L’eventuale mancata o tardiva trasmissione degli atti agli enti sovra-comunali, tra cui la Regione Calabria e il Dipartimento Nazionale competente, potrebbe aver determinato:
- la perdita di contributi per il ripristino di immobili pubblici e infrastrutture danneggiate;
- ristori per danni a edifici privati, abitazioni principali e beni mobili;
- contributi per la delocalizzazione temporanea delle famiglie sfollate;
- indennizzi e contributi per le aziende agricole colpite da allagamenti, frane e perdita di produzioni;
- ristori per braccianti agricoli impossibilitati a svolgere l’attività lavorativa;
- contributi straordinari per attività imprenditoriali, artigianali e commerciali;
- misure di sostegno per liberi professionisti;
- sospensioni o agevolazioni fiscali e contributive;
- accesso a fondi per il ripristino delle attività economiche e produttive;
- la mancata sospensione, per come disposto dall’ARERA (Delibera 20/2026/R/COM), per 6 mesi dei pagamenti di luce, gas, acqua e rifiuti per le utenze nei Comuni colpiti dal maltempo in Calabria, Sardegna e Sicilia (dal 18 gennaio 2026). La sospensione blocca i distacchi per morosità e include fatture scadute/da emettere
- eventuali anticipazioni di liquidità e contributi per la ripresa economica previsti dai decreti emergenziali.
Se tali risorse non fossero state richieste o fossero state richieste tardivamente, si configurerebbe un potenziale danno economico diretto alla Collettività e un possibile danno erariale, con conseguente obbligo di segnalazione alla Corte dei Conti per le valutazioni di competenza.
Platì è un territorio a forte vocazione agricola. Le numerose aziende agricole, i braccianti, le attività produttive, i piccoli imprenditori, i professionisti e le famiglie che hanno subito danni hanno diritto a misure concrete di sostegno.
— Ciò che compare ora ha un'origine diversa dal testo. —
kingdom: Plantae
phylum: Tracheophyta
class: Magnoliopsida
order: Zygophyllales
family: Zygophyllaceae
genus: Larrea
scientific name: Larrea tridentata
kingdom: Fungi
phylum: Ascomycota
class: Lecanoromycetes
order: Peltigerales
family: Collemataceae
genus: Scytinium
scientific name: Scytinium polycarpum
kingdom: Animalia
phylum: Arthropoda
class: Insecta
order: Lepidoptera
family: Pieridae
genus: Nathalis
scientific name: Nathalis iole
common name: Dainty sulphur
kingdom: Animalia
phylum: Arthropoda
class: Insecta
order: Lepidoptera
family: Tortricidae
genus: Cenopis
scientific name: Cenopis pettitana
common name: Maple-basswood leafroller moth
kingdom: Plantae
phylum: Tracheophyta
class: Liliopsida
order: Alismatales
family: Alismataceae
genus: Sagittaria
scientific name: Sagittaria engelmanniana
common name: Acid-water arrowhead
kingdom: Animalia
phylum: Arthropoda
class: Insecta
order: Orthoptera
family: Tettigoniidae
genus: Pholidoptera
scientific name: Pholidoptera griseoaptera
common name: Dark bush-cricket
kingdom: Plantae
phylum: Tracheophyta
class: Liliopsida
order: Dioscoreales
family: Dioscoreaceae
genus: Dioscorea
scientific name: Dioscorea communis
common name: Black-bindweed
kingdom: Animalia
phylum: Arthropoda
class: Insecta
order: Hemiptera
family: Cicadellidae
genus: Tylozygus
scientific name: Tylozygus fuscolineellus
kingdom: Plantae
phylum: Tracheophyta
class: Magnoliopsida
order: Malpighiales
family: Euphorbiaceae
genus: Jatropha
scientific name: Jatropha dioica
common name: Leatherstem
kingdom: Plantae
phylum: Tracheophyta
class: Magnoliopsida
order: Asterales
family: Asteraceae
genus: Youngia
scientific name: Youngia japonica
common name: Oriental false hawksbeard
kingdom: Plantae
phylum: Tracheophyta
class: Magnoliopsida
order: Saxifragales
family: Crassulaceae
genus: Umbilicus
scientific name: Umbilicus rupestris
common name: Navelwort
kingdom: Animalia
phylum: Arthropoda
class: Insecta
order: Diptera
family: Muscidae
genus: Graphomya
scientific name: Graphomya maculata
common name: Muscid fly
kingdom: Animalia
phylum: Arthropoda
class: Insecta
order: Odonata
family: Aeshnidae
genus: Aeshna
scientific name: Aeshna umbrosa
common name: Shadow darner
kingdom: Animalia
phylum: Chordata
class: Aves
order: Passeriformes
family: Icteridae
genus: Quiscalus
Ogni omissione, ritardo o negligenza amministrativa non sarebbe una semplice irregolarità: sarebbe una responsabilità grave nei confronti dell’intera Comunità, per tali ragioni è stato chiesto:
- accertamento formale sulle tempistiche di adozione, pubblicazione e trasmissione degli atti;
- verifica puntuale delle comunicazioni intercorse con gli enti competenti;
- individuazione di eventuali responsabilità amministrative e Dirigenziali;
- piena ostensione di tutta la documentazione relativa alla gestione dell’emergenza.
La comunità di Platì non può pagare il prezzo di inefficienze o superficialità.
In assenza di risposte chiare, documentate e tempestive, saranno attivate tutte le azioni necessarie a tutela dell’interesse pubblico, senza escludere la segnalazione alle autorità competenti. La trasparenza non è una concessione. È un dovere.